3

シャーナの理由


「お聞きしたいことがありまして」
 ヴァルシアはさらりと言った。恐れも緊張も無いが、間が抜けているような声ではない。
「あの女魔術師、何者ですか?」
 シュウは、少し考えると、言った。
「共犯者。雇った、というような感覚だな。色々と勘違いしてくれた見てーだけど」
 シュウとリーファは、同室にされるような仲ではない。確かに、リーファだけを連れてきたところに問題はある。

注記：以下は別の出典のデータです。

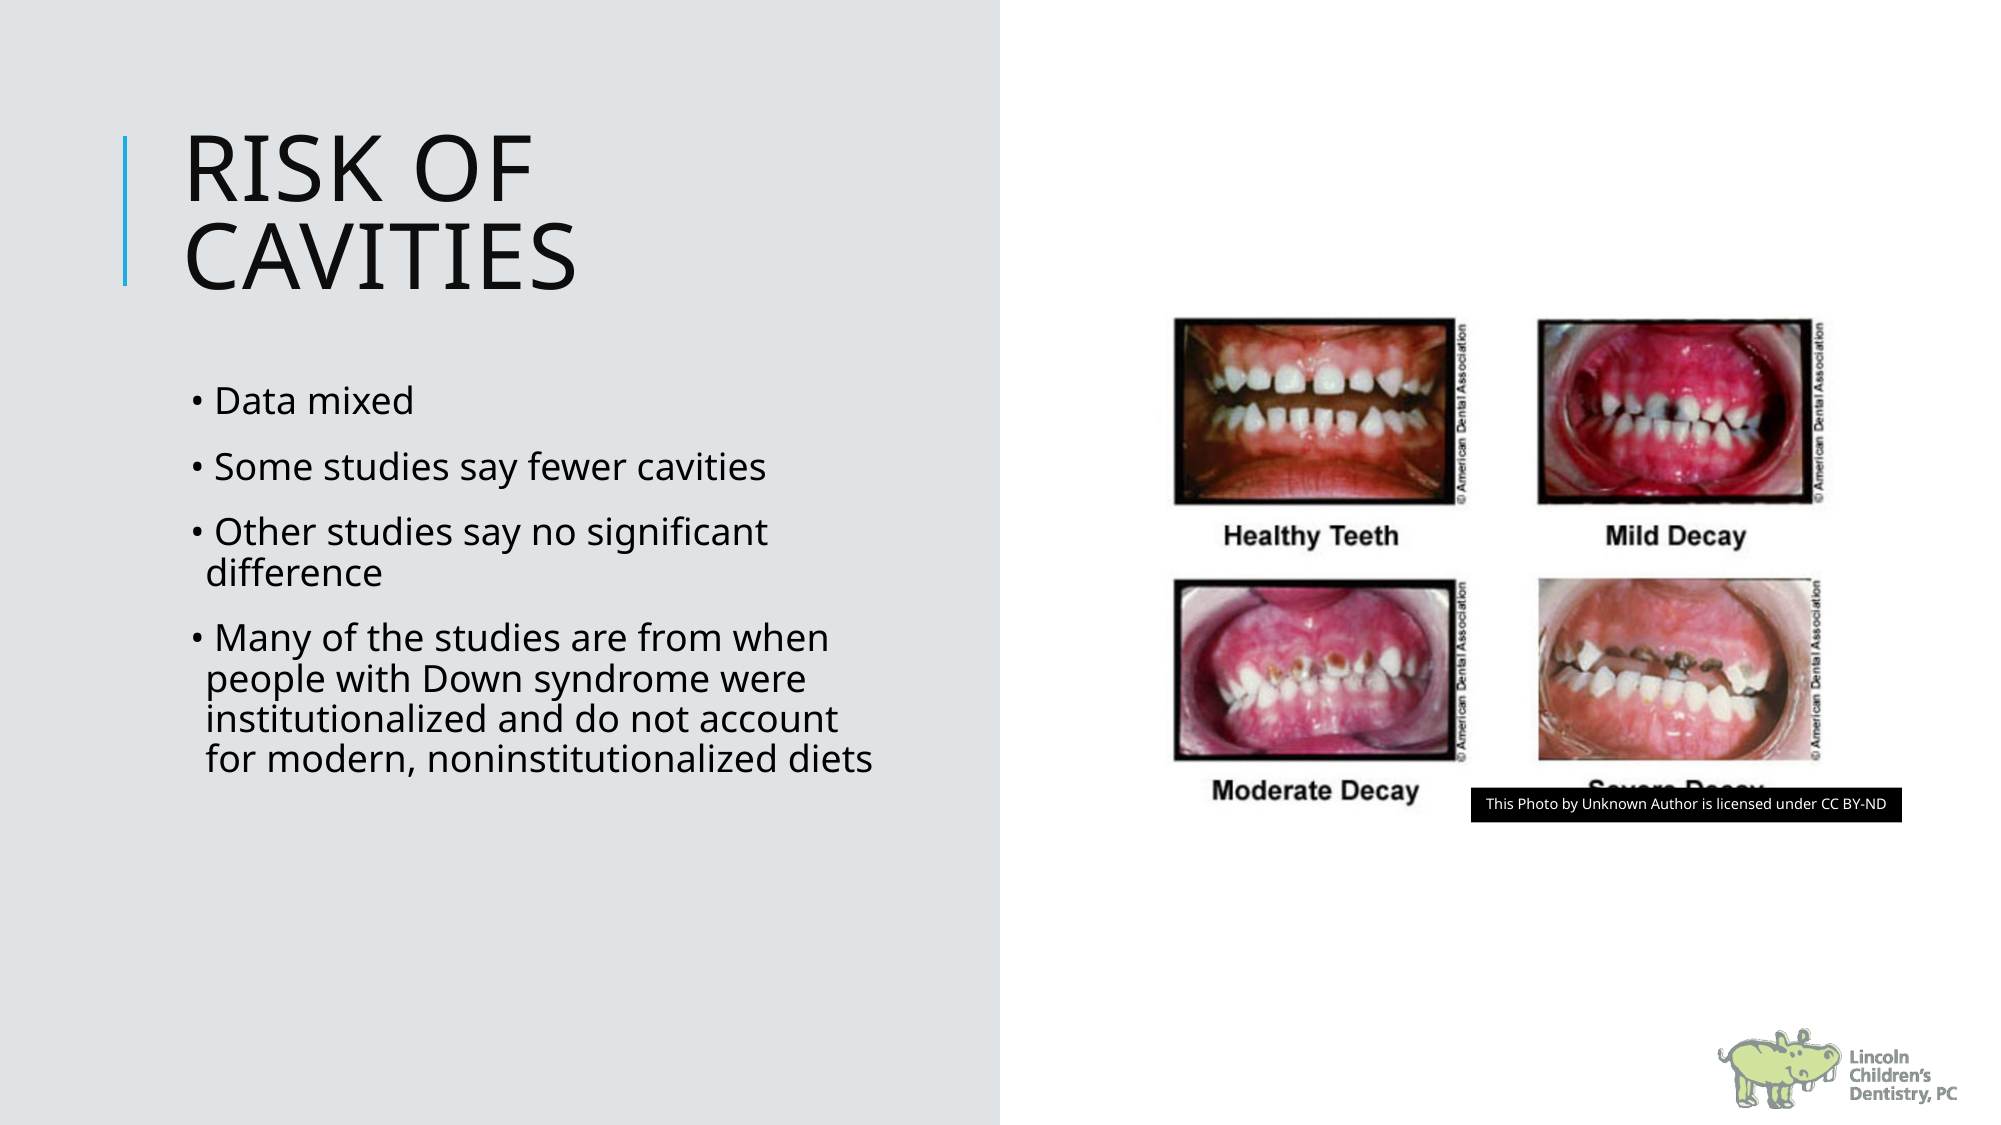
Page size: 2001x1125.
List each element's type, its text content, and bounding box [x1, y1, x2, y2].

text_box This Photo by Unknown Author is licensed under CC BY-ND [1471, 787, 1843, 821]
text_box [0, 0, 1000, 1125]
list • Data mixed • Some studies say fewer cavities • Other studies say no significant difference • Many of the studies are from when people with Down syndrome were institutionalized and do not account for modern, noninstitutionalized diets [168, 375, 889, 1021]
picture [1717, 1028, 1957, 1109]
picture [1157, 305, 1843, 821]
title Risk of cavities [168, 75, 889, 363]
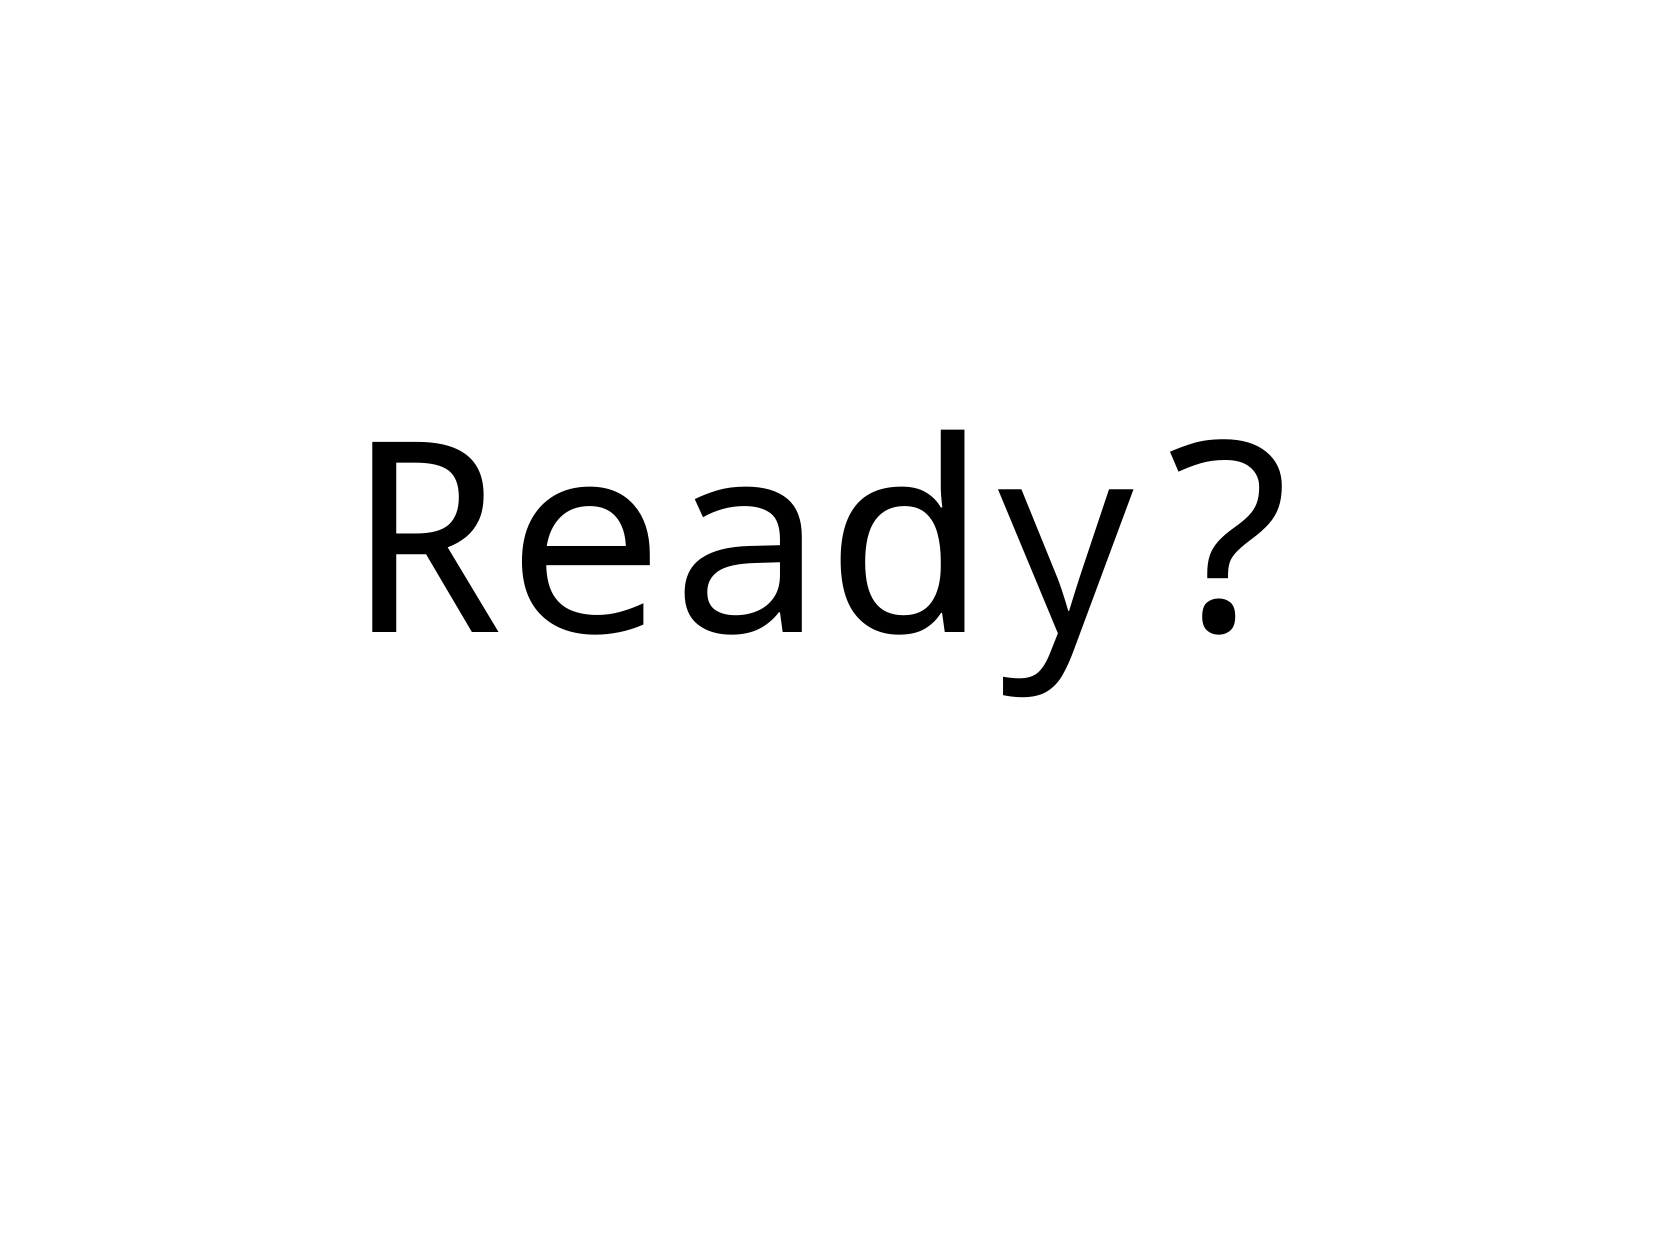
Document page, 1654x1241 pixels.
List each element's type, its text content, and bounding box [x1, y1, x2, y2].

subtitle Ready? [82, 49, 1571, 1010]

 ヴァルシアは知らないのだ。リーファとシュウは、ビアンカやミューシアとわいわいやって来たということを。
「いやいや、すみません。兄上。てっきり、兄上の女かと……中々に素晴らしい趣味をお持ちだと感心しておりました」
「黙れ、ヴァルシア。斬るぞ」
 失礼にも程がある、とシュウは思った。勿論、自分に対してだ。
「いや、素敵な女性だと思いますよ」
 笑いながら言っている時点で、既に説得力のせの字もない。
 にこにこと笑うヴァルシアに、シュウは溜息を吐いた。
「そこまで女に不自由はしていねーから」
 そして、悲しいことに、ここにいないとある人間に対して、散々失礼なことを言っていることに、男二人は気付いていなかった。